Küçük bir geçmiş hatırlatması yapmak isterim. Benim Başbakan Yardımcılığı görevim sırasında biliyorsunuz Türkiye, G-20 dönem başkanı oldu. Daha evvel G-20 yapısı içerisinde olmayan bir yapı oluşturulmasına öncülük ettim: W-20 (Kadın-20). Kadınların karar alma mekanizmalarına, işgücüne, iş dünyasına katılımının ülkeleri büyütüp geliştirdiği yadsınamaz bir gerçek. Bu amaçla, görevimin başındayken, tüm dünyada kadınların iş dünyasındaki rolünü ve etkinliğini arttırmak, kadın gücünü ortaya koymak, bunu ülkeler için geliştirici olacağını göstermek için W-20’nin kurulmasını sağladım.

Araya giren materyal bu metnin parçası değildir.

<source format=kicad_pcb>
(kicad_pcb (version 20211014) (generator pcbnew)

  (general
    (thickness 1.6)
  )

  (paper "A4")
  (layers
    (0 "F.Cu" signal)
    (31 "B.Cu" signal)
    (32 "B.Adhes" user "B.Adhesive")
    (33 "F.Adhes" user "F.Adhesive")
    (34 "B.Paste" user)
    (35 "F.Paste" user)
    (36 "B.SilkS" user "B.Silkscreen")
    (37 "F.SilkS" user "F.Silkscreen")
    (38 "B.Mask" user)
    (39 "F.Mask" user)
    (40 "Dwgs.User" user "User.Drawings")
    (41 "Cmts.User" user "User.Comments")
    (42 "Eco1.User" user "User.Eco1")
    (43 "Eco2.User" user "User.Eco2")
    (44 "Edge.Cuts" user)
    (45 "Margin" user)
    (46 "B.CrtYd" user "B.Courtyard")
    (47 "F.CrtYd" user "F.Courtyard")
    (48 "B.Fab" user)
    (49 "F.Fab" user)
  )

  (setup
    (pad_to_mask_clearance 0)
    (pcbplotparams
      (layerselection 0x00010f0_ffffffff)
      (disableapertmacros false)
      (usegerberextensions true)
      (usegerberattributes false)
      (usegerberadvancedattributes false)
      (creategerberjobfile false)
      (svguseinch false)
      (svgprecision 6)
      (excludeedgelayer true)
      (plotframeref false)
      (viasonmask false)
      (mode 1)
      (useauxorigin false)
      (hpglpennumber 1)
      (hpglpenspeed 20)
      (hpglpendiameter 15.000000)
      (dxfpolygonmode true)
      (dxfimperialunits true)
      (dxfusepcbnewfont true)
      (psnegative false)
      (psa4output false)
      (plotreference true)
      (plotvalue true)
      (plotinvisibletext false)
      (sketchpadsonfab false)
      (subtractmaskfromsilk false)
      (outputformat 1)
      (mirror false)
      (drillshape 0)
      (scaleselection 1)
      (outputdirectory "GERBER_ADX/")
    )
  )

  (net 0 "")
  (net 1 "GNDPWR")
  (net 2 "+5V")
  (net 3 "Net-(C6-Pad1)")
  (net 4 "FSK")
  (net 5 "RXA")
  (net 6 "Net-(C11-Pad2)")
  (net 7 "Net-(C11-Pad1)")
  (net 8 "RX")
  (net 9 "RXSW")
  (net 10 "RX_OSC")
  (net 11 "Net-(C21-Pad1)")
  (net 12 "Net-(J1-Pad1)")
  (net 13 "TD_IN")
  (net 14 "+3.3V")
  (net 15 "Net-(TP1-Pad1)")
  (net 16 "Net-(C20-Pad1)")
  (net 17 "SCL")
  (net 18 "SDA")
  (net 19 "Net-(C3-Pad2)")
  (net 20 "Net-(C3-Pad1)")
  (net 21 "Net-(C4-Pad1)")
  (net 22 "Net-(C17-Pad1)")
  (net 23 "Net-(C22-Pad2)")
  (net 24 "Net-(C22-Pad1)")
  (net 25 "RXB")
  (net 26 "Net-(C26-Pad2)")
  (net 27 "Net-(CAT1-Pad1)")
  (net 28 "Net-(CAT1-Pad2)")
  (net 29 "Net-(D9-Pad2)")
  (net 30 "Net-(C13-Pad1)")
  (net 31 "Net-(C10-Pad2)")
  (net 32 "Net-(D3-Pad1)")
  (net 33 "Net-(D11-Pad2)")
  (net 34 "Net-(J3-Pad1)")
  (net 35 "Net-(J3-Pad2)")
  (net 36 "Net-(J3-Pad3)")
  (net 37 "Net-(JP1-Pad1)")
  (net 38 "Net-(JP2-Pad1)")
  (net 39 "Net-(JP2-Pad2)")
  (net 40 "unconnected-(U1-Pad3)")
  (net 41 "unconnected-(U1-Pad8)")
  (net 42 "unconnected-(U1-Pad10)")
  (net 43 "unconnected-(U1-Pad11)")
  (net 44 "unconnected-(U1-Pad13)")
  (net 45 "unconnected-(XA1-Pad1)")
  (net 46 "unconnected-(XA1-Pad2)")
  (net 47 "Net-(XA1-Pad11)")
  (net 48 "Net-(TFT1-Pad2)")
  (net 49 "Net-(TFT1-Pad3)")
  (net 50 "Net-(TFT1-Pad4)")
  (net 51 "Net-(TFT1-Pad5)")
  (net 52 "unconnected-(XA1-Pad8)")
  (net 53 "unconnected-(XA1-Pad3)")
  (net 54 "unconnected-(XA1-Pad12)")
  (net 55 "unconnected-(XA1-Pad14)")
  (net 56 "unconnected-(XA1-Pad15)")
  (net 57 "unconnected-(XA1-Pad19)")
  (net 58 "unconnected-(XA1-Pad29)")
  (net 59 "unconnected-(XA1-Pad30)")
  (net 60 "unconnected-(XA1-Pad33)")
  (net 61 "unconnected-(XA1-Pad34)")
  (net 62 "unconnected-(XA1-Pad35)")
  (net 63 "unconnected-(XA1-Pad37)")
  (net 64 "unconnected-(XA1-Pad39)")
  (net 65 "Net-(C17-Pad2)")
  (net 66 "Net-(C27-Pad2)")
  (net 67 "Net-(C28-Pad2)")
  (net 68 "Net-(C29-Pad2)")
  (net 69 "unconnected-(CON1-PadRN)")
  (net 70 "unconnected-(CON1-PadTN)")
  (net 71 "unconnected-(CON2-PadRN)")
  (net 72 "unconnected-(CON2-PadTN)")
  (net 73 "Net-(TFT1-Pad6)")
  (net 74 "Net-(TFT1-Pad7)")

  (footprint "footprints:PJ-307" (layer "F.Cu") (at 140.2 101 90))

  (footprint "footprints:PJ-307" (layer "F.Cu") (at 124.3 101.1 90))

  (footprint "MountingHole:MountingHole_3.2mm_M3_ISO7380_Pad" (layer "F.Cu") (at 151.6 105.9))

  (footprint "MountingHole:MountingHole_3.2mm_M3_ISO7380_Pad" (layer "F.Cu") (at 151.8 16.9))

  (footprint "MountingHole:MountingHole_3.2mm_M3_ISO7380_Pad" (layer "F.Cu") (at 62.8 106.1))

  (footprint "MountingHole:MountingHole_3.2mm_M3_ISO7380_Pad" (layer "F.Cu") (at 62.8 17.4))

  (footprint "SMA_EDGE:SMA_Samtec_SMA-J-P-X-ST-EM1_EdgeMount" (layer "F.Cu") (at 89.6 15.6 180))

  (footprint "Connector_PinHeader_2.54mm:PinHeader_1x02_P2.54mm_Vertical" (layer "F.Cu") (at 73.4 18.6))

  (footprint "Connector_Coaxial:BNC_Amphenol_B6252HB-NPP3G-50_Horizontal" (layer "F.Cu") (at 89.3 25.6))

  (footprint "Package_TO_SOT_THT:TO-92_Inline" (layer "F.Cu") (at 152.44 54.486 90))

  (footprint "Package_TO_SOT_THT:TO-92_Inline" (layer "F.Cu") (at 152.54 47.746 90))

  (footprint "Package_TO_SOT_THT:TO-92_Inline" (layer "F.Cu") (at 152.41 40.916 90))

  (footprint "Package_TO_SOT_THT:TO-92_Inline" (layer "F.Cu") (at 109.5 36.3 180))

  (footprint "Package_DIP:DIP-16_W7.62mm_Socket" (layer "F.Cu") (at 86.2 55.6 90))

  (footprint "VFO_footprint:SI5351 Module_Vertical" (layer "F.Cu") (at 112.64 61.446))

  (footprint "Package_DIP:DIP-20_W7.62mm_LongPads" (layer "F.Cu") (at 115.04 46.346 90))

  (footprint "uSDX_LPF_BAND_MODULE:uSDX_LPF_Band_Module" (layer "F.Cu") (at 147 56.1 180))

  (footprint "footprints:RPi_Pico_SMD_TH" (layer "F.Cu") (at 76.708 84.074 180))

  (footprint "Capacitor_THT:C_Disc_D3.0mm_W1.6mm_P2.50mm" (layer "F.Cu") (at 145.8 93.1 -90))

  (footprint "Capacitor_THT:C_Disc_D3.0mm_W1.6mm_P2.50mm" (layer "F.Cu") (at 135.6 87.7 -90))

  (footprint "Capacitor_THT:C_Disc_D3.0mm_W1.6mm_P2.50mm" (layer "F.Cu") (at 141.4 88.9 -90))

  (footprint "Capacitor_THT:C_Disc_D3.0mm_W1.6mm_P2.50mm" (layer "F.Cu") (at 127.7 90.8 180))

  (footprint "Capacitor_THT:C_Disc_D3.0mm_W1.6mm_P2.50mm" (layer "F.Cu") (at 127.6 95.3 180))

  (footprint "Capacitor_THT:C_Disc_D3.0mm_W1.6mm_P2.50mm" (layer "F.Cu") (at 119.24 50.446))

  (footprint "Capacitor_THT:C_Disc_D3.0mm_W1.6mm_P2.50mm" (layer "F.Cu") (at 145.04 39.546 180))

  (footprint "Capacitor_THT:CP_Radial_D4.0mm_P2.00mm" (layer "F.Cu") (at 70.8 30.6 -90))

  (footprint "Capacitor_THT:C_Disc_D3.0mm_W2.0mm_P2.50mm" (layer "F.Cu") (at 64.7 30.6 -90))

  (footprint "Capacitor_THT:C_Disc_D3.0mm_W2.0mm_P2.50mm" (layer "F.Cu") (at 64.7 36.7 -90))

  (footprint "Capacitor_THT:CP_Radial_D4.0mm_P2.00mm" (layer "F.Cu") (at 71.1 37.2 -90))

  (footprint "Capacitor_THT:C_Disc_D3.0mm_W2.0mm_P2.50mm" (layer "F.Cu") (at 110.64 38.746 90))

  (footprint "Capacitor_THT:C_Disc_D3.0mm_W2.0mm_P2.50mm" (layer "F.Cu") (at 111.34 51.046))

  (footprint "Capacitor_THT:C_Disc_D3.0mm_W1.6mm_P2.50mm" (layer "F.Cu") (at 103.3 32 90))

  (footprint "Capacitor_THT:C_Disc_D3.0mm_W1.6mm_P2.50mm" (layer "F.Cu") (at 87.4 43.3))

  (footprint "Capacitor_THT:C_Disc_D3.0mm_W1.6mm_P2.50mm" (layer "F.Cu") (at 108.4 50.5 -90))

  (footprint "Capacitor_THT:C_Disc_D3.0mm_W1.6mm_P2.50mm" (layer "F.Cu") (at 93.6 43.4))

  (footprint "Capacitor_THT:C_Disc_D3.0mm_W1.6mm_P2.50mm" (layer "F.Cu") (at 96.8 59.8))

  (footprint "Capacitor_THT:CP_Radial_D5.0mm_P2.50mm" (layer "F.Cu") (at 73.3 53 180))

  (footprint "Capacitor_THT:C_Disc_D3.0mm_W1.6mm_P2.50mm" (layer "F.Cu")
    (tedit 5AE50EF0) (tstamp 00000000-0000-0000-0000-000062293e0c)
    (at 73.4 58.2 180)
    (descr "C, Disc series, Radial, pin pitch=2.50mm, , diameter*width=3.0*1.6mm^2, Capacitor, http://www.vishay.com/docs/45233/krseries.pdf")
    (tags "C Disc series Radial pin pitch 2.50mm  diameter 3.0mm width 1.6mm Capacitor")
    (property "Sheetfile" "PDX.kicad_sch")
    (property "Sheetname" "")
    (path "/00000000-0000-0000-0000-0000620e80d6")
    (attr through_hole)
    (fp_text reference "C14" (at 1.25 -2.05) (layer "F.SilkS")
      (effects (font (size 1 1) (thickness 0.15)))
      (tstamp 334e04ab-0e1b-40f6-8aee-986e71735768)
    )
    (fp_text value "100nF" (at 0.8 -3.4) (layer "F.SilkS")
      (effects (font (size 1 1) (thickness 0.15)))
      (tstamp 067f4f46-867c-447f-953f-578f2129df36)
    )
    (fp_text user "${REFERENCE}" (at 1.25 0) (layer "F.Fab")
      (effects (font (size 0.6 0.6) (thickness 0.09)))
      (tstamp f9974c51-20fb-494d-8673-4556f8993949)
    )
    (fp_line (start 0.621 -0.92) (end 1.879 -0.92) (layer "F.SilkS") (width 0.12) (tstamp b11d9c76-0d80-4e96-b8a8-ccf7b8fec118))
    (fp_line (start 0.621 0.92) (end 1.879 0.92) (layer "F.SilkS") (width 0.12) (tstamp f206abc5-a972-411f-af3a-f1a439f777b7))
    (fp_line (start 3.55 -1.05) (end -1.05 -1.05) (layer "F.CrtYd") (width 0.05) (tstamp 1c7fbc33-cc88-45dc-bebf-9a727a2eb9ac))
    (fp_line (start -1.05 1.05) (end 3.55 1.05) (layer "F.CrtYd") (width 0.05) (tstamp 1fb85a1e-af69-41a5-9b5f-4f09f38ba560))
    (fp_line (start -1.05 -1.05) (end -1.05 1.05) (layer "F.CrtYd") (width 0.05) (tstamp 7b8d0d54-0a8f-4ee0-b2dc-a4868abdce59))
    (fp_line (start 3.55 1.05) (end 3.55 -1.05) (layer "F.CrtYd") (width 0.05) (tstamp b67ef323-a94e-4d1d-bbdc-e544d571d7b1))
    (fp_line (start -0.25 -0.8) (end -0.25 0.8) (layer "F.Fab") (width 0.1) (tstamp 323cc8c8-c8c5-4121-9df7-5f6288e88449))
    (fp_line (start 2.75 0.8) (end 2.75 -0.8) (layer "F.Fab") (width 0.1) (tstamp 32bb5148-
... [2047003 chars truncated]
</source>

Şimdi de DEVA Partisi’nde yönetim kadrolarına baktığınız zaman da 22 kişilik Genel Merkez Başkanlık Kurulu’nda 7, 51 kişilik Genel Merkez Yönetim Kurulu’nda 18 kadın arkadaşımızla birlikte çalışıyoruz. Bunu yeterli anlamında asla söylemiyorum. Biz kadınların aktif siyasi pozisyonlarda yer alması için üzerimize düşen sorumluluğun bilincindeyiz. İktidar olduğumuzda
bundan taviz vermeyeceğimiz gibi, en yüksek sayıda kadın bakanla birlikte kabine oluşturmak için çalışacağız. “Kadın bakan” denince sadece “Aile ve Sosyal Politikalar Bakanlığı”nın akla gelmesi veya kabineyi 1-2 kadınla sınırlı tutmak başarı sağlamıyor; işte ülkenin durumu ortada. Dış İşleri, İçişleri, Adalet, Sağlık hangisini sayarsanız sayın, ülkemizdeki yetişmiş kadın gücü her birini hakkıyla, layıkıyla yapacak nitelikte. Biz bu gücü arkamıza almıyoruz. Bu güçle yan yanayız.